** begin ENTRIES **

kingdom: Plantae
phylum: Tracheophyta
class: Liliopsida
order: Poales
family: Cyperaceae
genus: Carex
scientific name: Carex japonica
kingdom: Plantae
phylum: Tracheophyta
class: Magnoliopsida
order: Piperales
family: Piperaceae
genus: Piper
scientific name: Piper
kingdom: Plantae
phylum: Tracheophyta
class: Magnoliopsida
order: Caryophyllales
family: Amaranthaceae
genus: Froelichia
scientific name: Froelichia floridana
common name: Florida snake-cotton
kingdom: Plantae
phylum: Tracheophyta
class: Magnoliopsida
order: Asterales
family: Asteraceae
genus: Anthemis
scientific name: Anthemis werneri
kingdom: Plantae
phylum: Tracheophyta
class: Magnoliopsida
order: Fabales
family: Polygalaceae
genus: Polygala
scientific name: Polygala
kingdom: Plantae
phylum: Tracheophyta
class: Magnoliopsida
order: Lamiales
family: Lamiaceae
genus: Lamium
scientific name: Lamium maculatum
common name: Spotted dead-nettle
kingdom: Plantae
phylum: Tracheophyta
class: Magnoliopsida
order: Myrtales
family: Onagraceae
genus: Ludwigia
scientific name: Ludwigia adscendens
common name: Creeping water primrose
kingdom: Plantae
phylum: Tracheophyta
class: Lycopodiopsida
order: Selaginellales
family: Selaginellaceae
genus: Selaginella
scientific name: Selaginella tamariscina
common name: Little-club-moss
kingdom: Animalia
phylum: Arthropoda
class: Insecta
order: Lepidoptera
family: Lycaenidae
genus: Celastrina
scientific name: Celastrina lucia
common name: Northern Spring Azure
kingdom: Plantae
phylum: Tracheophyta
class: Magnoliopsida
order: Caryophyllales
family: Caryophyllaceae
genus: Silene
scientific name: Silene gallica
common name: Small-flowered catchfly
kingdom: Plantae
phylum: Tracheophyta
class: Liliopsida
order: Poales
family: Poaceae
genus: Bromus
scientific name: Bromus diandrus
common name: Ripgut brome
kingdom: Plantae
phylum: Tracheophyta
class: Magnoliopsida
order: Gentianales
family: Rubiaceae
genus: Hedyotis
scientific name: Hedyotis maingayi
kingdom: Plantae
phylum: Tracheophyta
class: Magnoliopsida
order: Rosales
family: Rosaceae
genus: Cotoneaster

** end ENTRIES **

## REQUIREMENT
Copy every line of the rows above, keeping each word, spelling, and capital letter unchanged.

## WRITTEN REPLY
kingdom: Plantae
phylum: Tracheophyta
class: Liliopsida
order: Poales
family: Cyperaceae
genus: Carex
scientific name: Carex japonica
kingdom: Plantae
phylum: Tracheophyta
class: Magnoliopsida
order: Piperales
family: Piperaceae
genus: Piper
scientific name: Piper
kingdom: Plantae
phylum: Tracheophyta
class: Magnoliopsida
order: Caryophyllales
family: Amaranthaceae
genus: Froelichia
scientific name: Froelichia floridana
common name: Florida snake-cotton
kingdom: Plantae
phylum: Tracheophyta
class: Magnoliopsida
order: Asterales
family: Asteraceae
genus: Anthemis
scientific name: Anthemis werneri
kingdom: Plantae
phylum: Tracheophyta
class: Magnoliopsida
order: Fabales
family: Polygalaceae
genus: Polygala
scientific name: Polygala
kingdom: Plantae
phylum: Tracheophyta
class: Magnoliopsida
order: Lamiales
family: Lamiaceae
genus: Lamium
scientific name: Lamium maculatum
common name: Spotted dead-nettle
kingdom: Plantae
phylum: Tracheophyta
class: Magnoliopsida
order: Myrtales
family: Onagraceae
genus: Ludwigia
scientific name: Ludwigia adscendens
common name: Creeping water primrose
kingdom: Plantae
phylum: Tracheophyta
class: Lycopodiopsida
order: Selaginellales
family: Selaginellaceae
genus: Selaginella
scientific name: Selaginella tamariscina
common name: Little-club-moss
kingdom: Animalia
phylum: Arthropoda
class: Insecta
order: Lepidoptera
family: Lycaenidae
genus: Celastrina
scientific name: Celastrina lucia
common name: Northern Spring Azure
kingdom: Plantae
phylum: Tracheophyta
class: Magnoliopsida
order: Caryophyllales
family: Caryophyllaceae
genus: Silene
scientific name: Silene gallica
common name: Small-flowered catchfly
kingdom: Plantae
phylum: Tracheophyta
class: Liliopsida
order: Poales
family: Poaceae
genus: Bromus
scientific name: Bromus diandrus
common name: Ripgut brome
kingdom: Plantae
phylum: Tracheophyta
class: Magnoliopsida
order: Gentianales
family: Rubiaceae
genus: Hedyotis
scientific name: Hedyotis maingayi
kingdom: Plantae
phylum: Tracheophyta
class: Magnoliopsida
order: Rosales
family: Rosaceae
genus: Cotoneaster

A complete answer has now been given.